▶ **Exercise passage**:

+++

With the Ise-Shima G7 summit in May, I thought I would shine a little light on Toba. It is a beautiful port town on the edge of a peninsula that jets out into Ise Bay. If you are looking for a big city where the lights never go out, this is not your city, stick to Tokyo. Toba is for those who want to eat great seafood, see the ocean, and feel the Japanese hometown spirit.
I wanted to learn about the history and the culture of the area. I studied history in university so some of this might seem dry and boring to a few, but I loved hearing and reading about the spectacle of a man named Kuki Yoshitaka. Plus in my childish humor, I would giggle that his name is pronounced cookie. Now this man is not simply a good guy or a bad guy and that is what makes him so interesting. Kuki is a complex mix of a pirate, a leader, and a symbol all in one. He rose to power in a time when there was no singular person in control, many people were vying for power and it changed many times.

+++

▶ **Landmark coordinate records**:

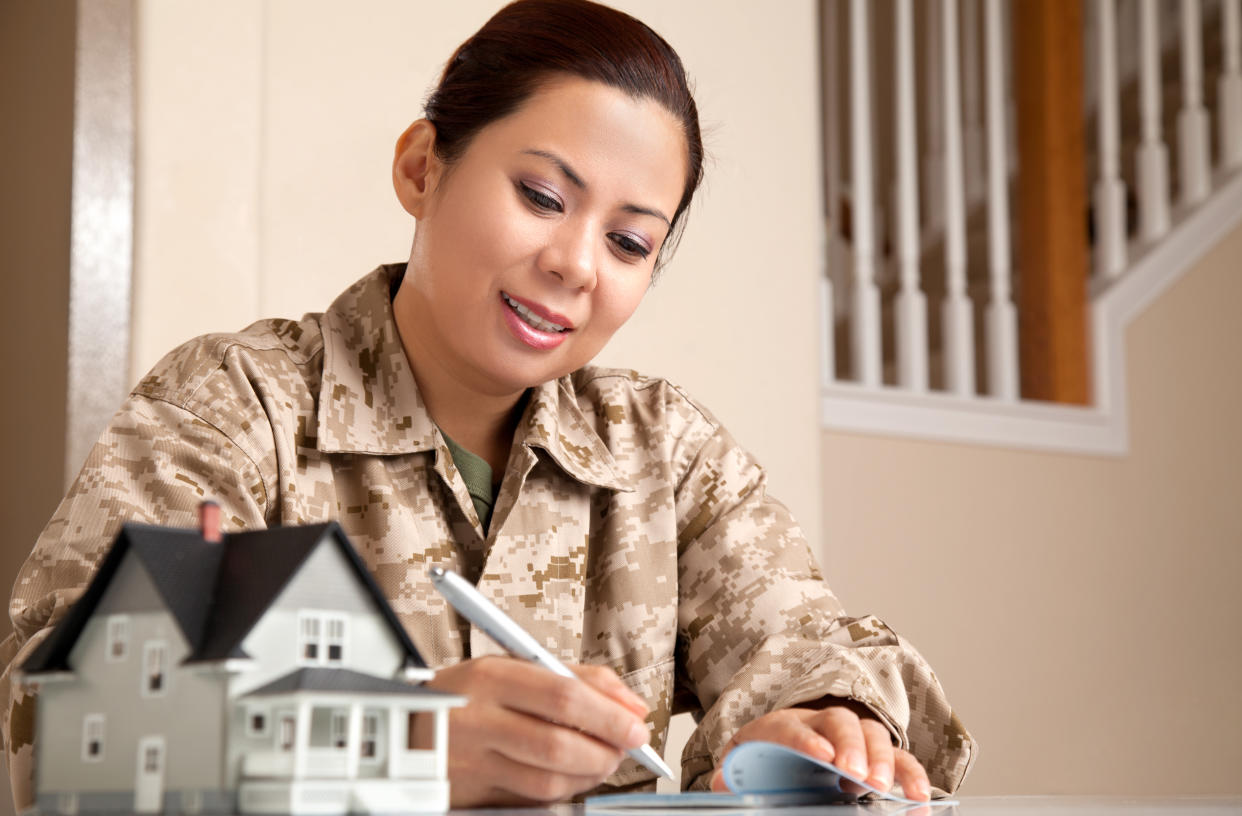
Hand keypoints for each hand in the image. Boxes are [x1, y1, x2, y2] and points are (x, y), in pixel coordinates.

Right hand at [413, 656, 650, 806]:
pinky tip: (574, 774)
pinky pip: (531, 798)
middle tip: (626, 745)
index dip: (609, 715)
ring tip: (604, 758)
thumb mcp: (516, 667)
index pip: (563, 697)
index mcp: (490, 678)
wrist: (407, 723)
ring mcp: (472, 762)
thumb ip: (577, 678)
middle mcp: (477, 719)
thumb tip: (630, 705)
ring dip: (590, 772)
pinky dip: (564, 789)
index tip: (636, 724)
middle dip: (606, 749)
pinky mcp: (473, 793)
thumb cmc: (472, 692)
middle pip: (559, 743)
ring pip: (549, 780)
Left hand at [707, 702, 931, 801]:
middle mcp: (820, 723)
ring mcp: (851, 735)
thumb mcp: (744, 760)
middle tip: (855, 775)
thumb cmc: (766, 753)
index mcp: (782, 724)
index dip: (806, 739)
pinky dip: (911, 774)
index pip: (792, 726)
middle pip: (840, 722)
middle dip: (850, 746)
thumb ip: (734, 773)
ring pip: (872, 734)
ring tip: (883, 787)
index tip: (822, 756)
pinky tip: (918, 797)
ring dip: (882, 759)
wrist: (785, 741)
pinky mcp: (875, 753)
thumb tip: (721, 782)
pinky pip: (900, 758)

+++

▶ **Task goal**:
Output the whole Toba passage above, word for word.

▶ **Response to the exercise**:
With the Ise-Shima G7 summit in May, I thought I would shine a little light on Toba. It is a beautiful port town on the edge of a peninsula that jets out into Ise Bay. If you are looking for a big city where the lights never go out, this is not your city, stick to Tokyo. Toba is for those who want to eat great seafood, see the ocean, and feel the Japanese hometown spirit.
I wanted to learn about the history and the culture of the area. I studied history in university so some of this might seem dry and boring to a few, but I loved hearing and reading about the spectacle of a man named Kuki Yoshitaka. Plus in my childish humor, I would giggle that his name is pronounced cookie. Now this man is not simply a good guy or a bad guy and that is what makes him so interesting. Kuki is a complex mix of a pirate, a leader, and a symbol all in one. He rose to power in a time when there was no singular person in control, many people were vying for power and it changed many times.